→ **What you will do**: From the entries below, gather every line containing the string "text".

→ **Working data**:
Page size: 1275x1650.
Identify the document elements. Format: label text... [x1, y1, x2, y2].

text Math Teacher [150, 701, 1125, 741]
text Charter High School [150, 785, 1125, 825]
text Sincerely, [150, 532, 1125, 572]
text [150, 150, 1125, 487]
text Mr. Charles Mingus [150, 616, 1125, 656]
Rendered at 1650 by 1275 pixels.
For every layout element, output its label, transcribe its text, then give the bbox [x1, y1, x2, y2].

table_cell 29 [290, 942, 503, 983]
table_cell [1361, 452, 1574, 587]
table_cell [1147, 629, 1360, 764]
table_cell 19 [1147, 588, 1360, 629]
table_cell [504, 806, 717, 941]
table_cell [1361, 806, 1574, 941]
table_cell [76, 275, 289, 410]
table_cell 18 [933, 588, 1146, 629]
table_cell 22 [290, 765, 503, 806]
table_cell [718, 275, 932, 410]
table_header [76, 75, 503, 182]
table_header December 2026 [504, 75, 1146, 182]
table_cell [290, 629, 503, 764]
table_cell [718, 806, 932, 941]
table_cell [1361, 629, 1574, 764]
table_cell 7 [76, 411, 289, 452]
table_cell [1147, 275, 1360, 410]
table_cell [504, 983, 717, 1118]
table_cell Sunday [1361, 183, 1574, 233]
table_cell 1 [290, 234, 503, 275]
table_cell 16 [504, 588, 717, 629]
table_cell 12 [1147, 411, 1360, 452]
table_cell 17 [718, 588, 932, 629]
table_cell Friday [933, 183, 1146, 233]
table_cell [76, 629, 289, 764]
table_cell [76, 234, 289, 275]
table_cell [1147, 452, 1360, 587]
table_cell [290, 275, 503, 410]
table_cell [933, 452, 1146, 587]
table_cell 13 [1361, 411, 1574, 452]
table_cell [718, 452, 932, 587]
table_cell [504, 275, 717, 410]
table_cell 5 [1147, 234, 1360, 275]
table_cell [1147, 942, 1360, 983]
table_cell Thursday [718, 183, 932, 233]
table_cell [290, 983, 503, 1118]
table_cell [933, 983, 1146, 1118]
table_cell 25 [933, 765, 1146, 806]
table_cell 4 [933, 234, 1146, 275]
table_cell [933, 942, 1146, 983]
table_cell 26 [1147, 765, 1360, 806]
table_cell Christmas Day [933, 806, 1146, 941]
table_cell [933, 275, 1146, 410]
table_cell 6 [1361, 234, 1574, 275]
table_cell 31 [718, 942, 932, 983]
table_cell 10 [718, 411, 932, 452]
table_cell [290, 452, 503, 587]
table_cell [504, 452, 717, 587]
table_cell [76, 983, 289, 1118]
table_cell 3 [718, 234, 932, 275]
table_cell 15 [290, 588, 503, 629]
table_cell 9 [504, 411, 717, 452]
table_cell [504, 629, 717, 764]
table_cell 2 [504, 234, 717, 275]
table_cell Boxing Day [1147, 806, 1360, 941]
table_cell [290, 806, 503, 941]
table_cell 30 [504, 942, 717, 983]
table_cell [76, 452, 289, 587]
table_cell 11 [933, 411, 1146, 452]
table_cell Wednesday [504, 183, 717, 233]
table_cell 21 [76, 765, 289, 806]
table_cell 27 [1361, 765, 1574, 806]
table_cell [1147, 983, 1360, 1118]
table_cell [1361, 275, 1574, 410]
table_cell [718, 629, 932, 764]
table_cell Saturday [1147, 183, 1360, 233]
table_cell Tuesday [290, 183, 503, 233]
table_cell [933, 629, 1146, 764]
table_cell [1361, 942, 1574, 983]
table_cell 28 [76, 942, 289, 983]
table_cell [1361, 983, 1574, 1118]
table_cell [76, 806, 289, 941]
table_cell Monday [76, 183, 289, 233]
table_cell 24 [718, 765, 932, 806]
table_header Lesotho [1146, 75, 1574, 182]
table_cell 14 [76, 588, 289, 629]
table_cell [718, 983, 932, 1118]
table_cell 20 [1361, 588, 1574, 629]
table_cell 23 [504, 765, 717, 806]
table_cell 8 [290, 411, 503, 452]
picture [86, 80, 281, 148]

→ **Answer section**:
Identify the document elements. Format: label text... [x1, y1, x2, y2].
text Math Teacher [150, 701, 1125, 741]
text Charter High School [150, 785, 1125, 825]
text Sincerely, [150, 532, 1125, 572]
text [150, 150, 1125, 487]
text Mr. Charles Mingus [150, 616, 1125, 656]
For every layout element, output its label, transcribe its text, then give the bbox [x1, y1, x2, y2].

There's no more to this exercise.